Museum of spatial experience
Karolin Schmidbaur, Christoph Opperer, Martin Zangerl
Brunner Paula, Erlacher Samuel, Gotzel Anton, Hoyer Jonas, Kaser Felix, Kotte Amelie, Lamp Theresa, Langer Annika, Marzelli Leonhard, Meixner Sina, Platzgummer Valentin, Pramstaller Mario
In structural engineering we are particularly interested in the relationship between space (form), material and technology. We connect traditions of design, construction, and craft with the changing conditions of our changing world, such as new tools, materials, processes, and technologies; growing ways of describing and experiencing the world; and new models of thought that underlie how we think, feel, and act.
Seeing architecture as embedded in human culture lets us explore where things come from, become aware of their origin or beginning. In this awareness and continuing connection with new perspectives and possibilities, potential for development emerges. Inside and outside of conventions, architecture is “inside” and also “outside of this world”.
The term “Raum(ver)bindungen” as the theme of the semester’s design can be read in several ways: We are interested in the topic of connections in a constructive sense, i.e. the joining logic between material components and their context, the question of internal and external forces, and on the other hand spatially in the sense of the question of the possibilities of transition between spatial components or zones, of couplings, thresholds, interstices, aggregates, transitions, overlays, transparencies, blurring, etc.
The starting point of our investigations are classical wooden connections, which are analyzed and contextualized in a first step with regard to their geometry, connection logic, material properties, functionality, and architectural as well as cultural background.

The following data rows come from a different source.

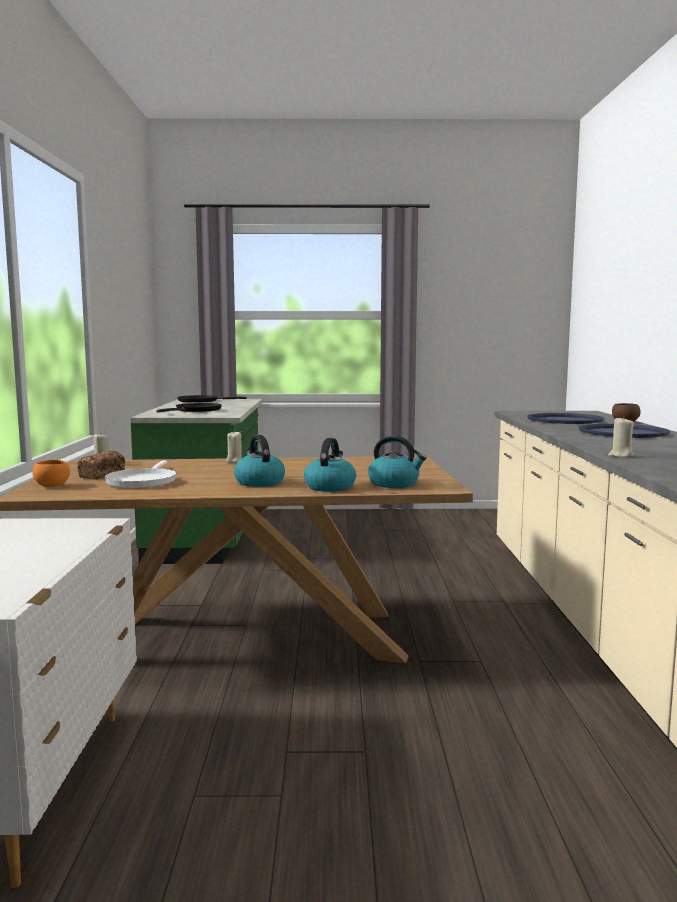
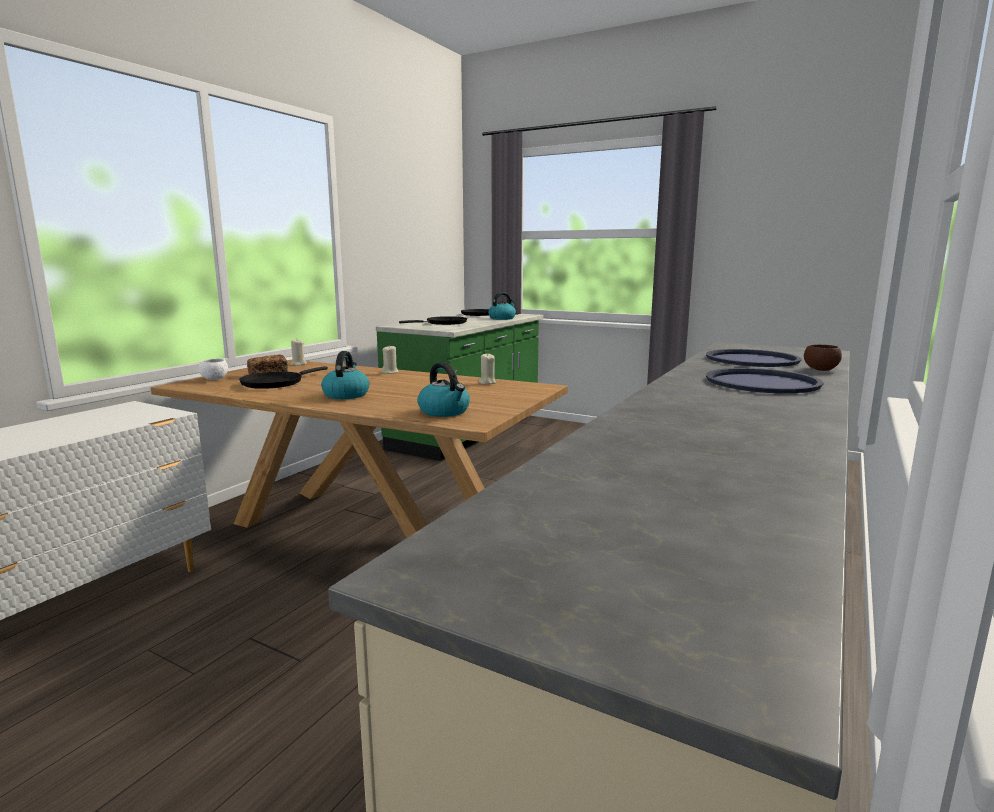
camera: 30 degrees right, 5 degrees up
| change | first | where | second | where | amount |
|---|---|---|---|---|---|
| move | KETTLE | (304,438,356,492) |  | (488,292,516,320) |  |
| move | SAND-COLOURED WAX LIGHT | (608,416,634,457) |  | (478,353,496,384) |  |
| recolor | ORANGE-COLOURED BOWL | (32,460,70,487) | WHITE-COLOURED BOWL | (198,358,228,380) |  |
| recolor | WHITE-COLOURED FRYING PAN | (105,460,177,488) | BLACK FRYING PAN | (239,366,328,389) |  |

In drawing and model analyses of both analog and digital models, we work out the inherent inner and outer logic of the connection of its usually two components, first constructively, then translated into spatial concepts, and begin to transform them step by step into an extended architectural system of relationships and spatial concept. What happens in the gradual unfolding and expansion of the knot, in possible interstices, accretions, transformations? What happens when body/mass is resolved into planes, lines, or aggregates of points?
Gradually we move away from the clear-cut, simple geometries and logics of wood connections and their material, spatial, and formal boundaries to complex, multidimensional spatial and material assemblages of varying scales that shift or dissolve boundaries and translate them into qualities of transition, exchange, and interaction.